The government has been labelled a “shambles” after Brexit Secretary David Davis admitted that his department had not produced any assessments of the impact of leaving the EU on the UK economy.

Davis claimed that thee usefulness of such assessments would be “near zero” because of the scale of change Brexit is likely to cause, but his lack of preparation led Labour to brand the government a “shambles” and the SNP to describe the government as an “ongoing farce”.

In response to questions at a Brexit committee hearing on Wednesday, Davis told MPs that formal impact assessments were not needed because Brexit would be a “paradigm shift” for the British economy and therefore could not be predicted. He went on to say that he did not like “economic models because they have all proven wrong”, and admitted he had not bothered to read the 850-page Brexit analysis his team produced.
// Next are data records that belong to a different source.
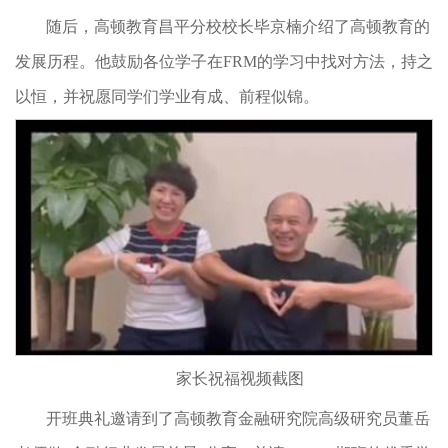
随后，高顿教育昌平分校校长毕京楠介绍了高顿教育的
发展历程。他鼓励各位学子在FRM的学习中找对方法，持之
以恒，并祝愿同学们学业有成、前程似锦。
家长祝福视频截图
开班典礼邀请到了高顿教育金融研究院高级研究员董岳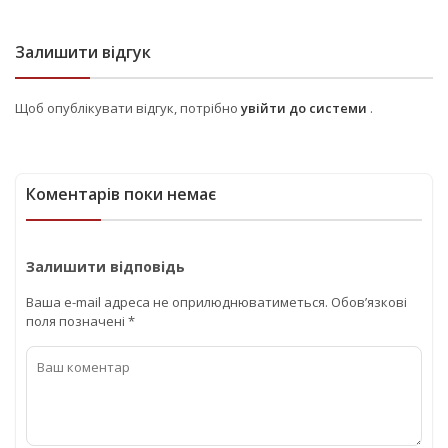
Залишити відгук
Щоб опублікувати відгук, потрібно
увійти до системи
.
Коментарів поки немає
Залишити відповідь
Ваша e-mail адреса не оприлюднюватиметься.
Обов’язкові
поля позначені
*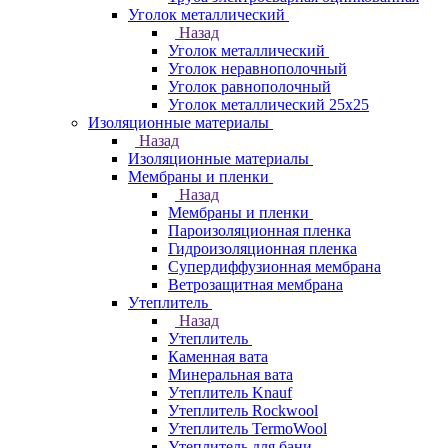
Уголок металлический
Назад
Уголок металлический
Уголок неравнополочный
Уголок равнополочный
Уголок металлический 25х25
Изоляционные материалы
Назад
Изоляционные материалы
Мембраны и пленки
Назад
Мембраны и пленки
Пароизоляционная пленка
Гидроизоляционная пленка
Супердиффузионная мембрана
Ветрозащитная мембрана
Утеплитель
Назад
Утеплитель
Каменная вата
Минеральная вата
Утеплитель Knauf
Утеплитель Rockwool
Утеплитель TermoWool
Утеплитель для бани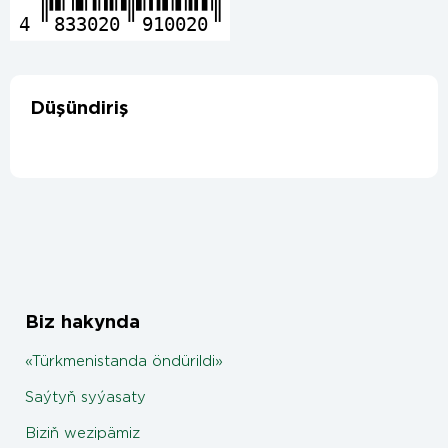
4
833020
910020
Düşündiriş
Biz hakynda
«Türkmenistanda öndürildi»
Saýtyň syýasaty
Biziň wezipämiz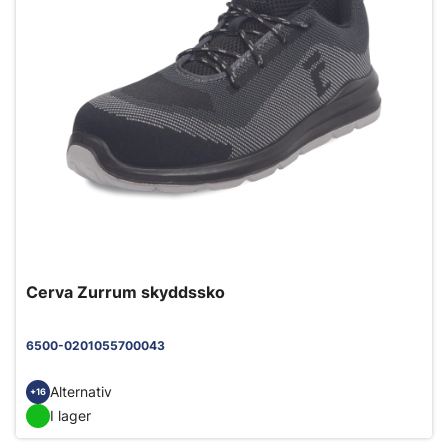
Cerva Zurrum skyddssko
6500-0201055700043
Alternativ
+16
I lager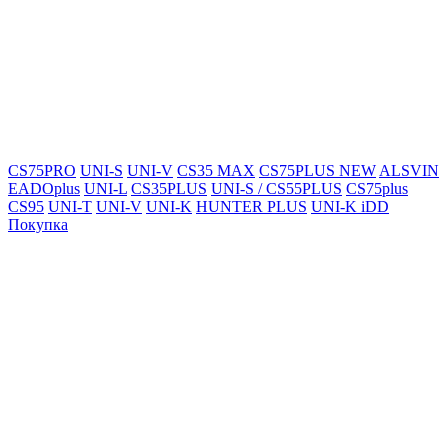
CS75PRO
UNI-S
UNI-V
CS35 MAX
CS75PLUS NEW
ALSVIN
EADOplus
UNI-L
CS35PLUS
UNI-S / CS55PLUS
CS75plus
CS95
UNI-T
UNI-V
UNI-K
HUNTER PLUS
UNI-K iDD
Покупка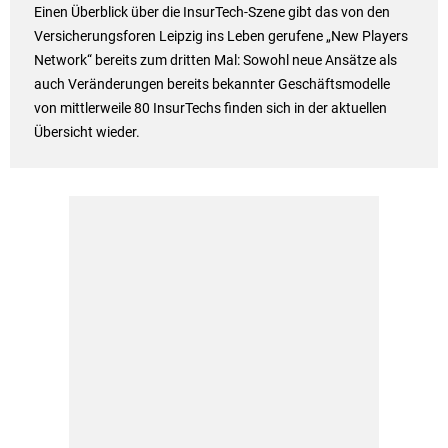
Einen Überblick über die InsurTech-Szene gibt das von den
Versicherungsforen Leipzig ins Leben gerufene „New Players
Network“ bereits zum dritten Mal: Sowohl neue Ansätze als
auch Veränderungen bereits bekannter Geschäftsmodelle
von mittlerweile 80 InsurTechs finden sich in der aktuellen
Übersicht wieder.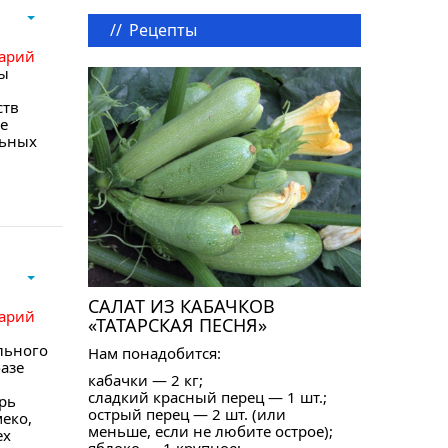
//
Рецепты
арий
ны
ств
е
льных
,
САЛАТ ИЗ КАБАЧКОВ
арий
«ТАТАРСКАЯ ПЕСНЯ»
льного
Нам понадобится:
азе
кабачки — 2 кг;
сладкий красный перец — 1 шт.;
рь
острый перец — 2 шт. (или
еко,
меньше, если не любите острое);
ех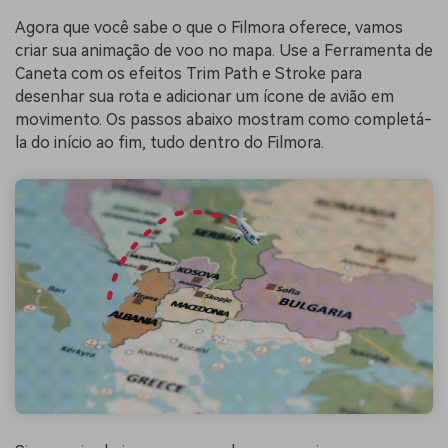
Agora que você sabe o que o Filmora oferece, vamos
criar sua animação de voo no mapa. Use a Ferramenta de
Caneta com os efeitos Trim Path e Stroke para
desenhar sua rota e adicionar um ícone de avião em
movimento. Os passos abaixo mostram como completá-
la do início ao fim, tudo dentro do Filmora.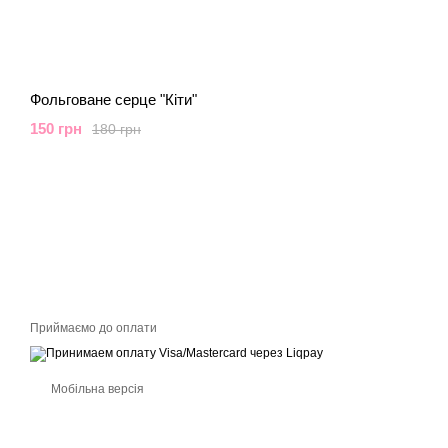
Фольговане серце "Кіти"
150 грн
180 грн
Приймаємо до оплати
Мобільна версія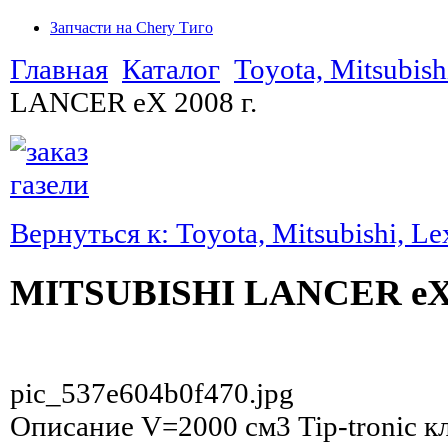
Запчасти на Chery Тиго
Главная
Каталог
Toyota, Mitsubish
LANCER eX 2008 г.
Вернуться к: Toyota, Mitsubishi, Le
MITSUBISHI LANCER eX 
pic_537e604b0f470.jpg
Описание
V=2000 см3 Tip-tronic к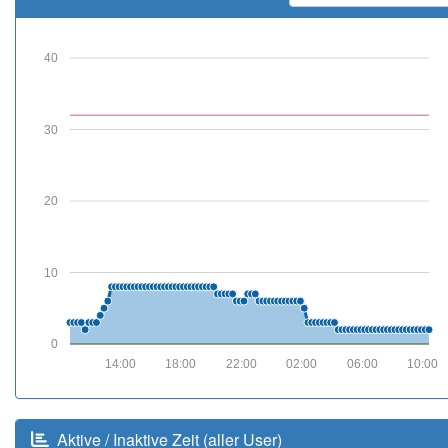
40
30
20
10
0
14:00
18:00
22:00
02:00
06:00
10:00
Aktive / Inaktive Zeit (aller User)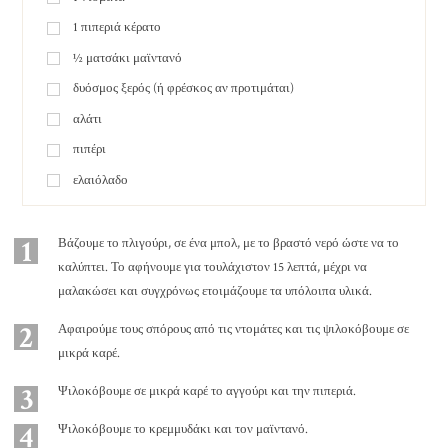
1
πιπεριά κέρατο
½
ματσάκι μαϊντανό
δυόσμος ξερός (ή φρέσκος αν προτιμάται)
αλάτι
πιπέρι
ελαιόλαδο
1
Βάζουμε το πλιγούρι, σε ένα μπολ, με το βραστό νερό ώστε να το
καλύπτει. Το αφήνουμε για τουλάχιστον 15 λεπτά, μέχρι να
μαλακώσει και συγχρόνως ετοιμάζουμε τα υπόλοιπα υλικά.
2
Αφαιρούμε τους σπόρους από τις ντομάτες και τις ψιλοκόβουμε σε
μικρά καρέ.
3
Ψιλοκόβουμε σε μικρά καρέ το αγγούρι και την πιπεριά.
4
Ψιλοκόβουμε το κρεμμυδάκι και τον μαϊντανό.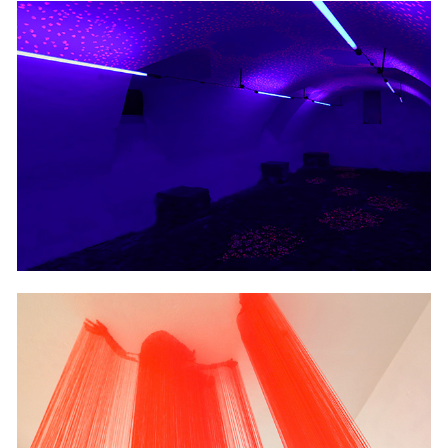
2018
NASS FALL
2016
CIEL ROUGE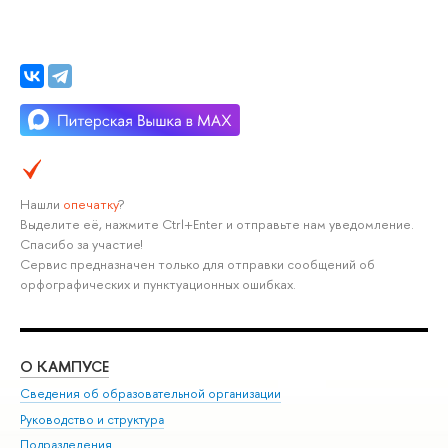
Нашли
опечатку
?
Выделите её, нажмите Ctrl+Enter и отправьте нам уведомление.
Спасибо за участие!
Сервис предназначен только для отправки сообщений об
орфографических и пунктуационных ошибках.
О КАМПУСЕ
ОБ
Сведения об образовательной организации
Мер
Руководство и структура
Мер
Подразделения
Дов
The admission that the Department for Exiting the European Union (DXEU) had not produced any in-depth economic impact assessments was met with disbelief from MPs across the aisle. It directly contradicts Davis’ own claims a year ago that his department was “in the midst of carrying out about 57 sets of analyses” on various sectors of the economy.

News of the governments lack of preparation for Brexit 18 months after the vote to leave the EU comes two days after Brexit negotiations collapsed over the issue of a hard border in Ireland, with the Conservatives unable to agree on wording for the deal with their own coalition partner, Northern Ireland’s Democratic Unionist Party (DUP).